Since its founding, the community-led initiative has provided free transportation, STI testing, PrEP, and birth control services to over 17,000 young people.

“I see sex education as connected to educational equity [and] birth control access as connected to my ability to go to college, and so much more,” Foxx said.

Even after Foxx moved from Arizona to New York City for college, her passion for community stayed with her. She looked for ways to engage with young people — whom she believes are key to crafting their own futures, rather than waiting for current leaders to hand it to them — and founded Gen Z Girl Gang.

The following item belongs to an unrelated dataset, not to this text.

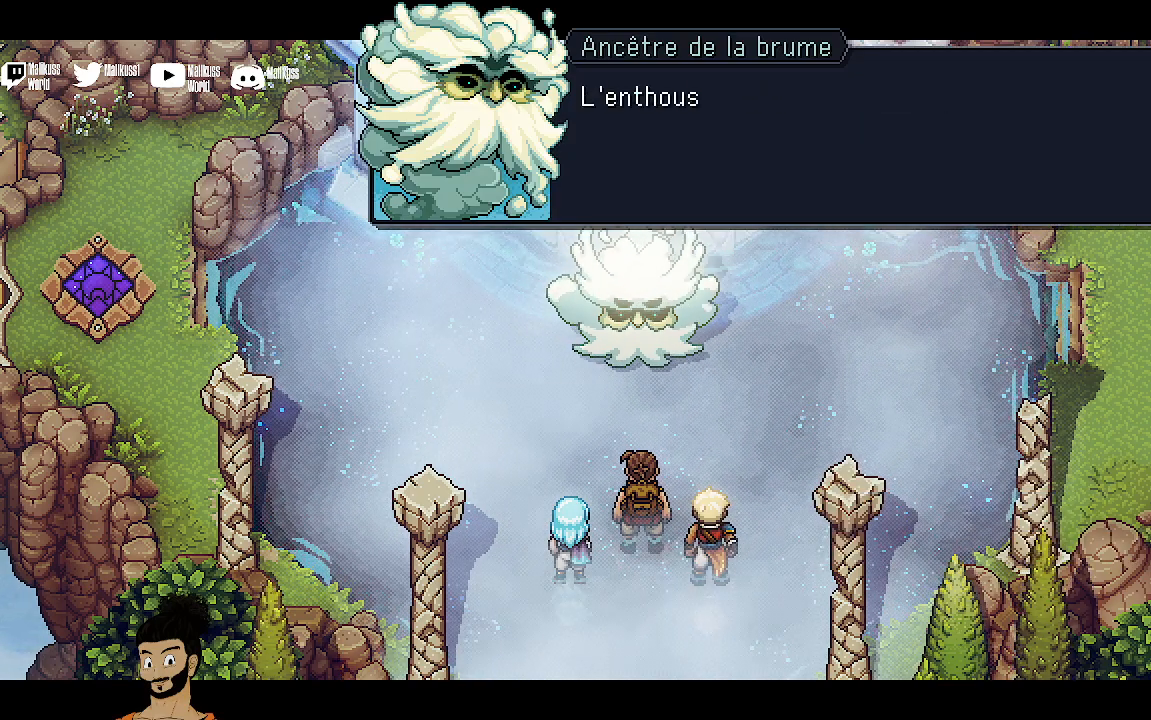
{"buttons": ["A"], "left_stick": "center", "events": [[500, "A", "down"]]}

The digital community of women and girls serves to utilize the power of social media as a community-building tool. Rather than give in to the pressure of social media to knock each other down, Gen Z Girl Gang lifts young women up through mentorship, resource-sharing, and community events.

Since its founding, Gen Z Girl Gang has grown to include over 15,000 community members across the US. 

Throughout her advocacy and leadership, and all of the challenging opportunities she has taken on, Foxx ensures that her community is central to her work. That’s because she knows that empowering the people whose lived experience informs their advocacy will change minds, policies, and lives. 

“We can’t keep telling people how inspired we are by them,” Foxx said while accepting the Global Citizen Prize: Citizen Award. “We must empower young people — not just as spokespeople or implementers, but as true stakeholders with decision-making power.” 

Around the world, women’s bodies are controlled by government policies and harmful ideologies. Their lives, and their right to manage their own reproductive and sexual health, are constantly threatened by the fact that not enough women and young people get a seat at the table to inform the laws that bind them.

To change that reality, Foxx has taken the time to invest in the younger generation so they can craft their own futures — and she’s only just getting started.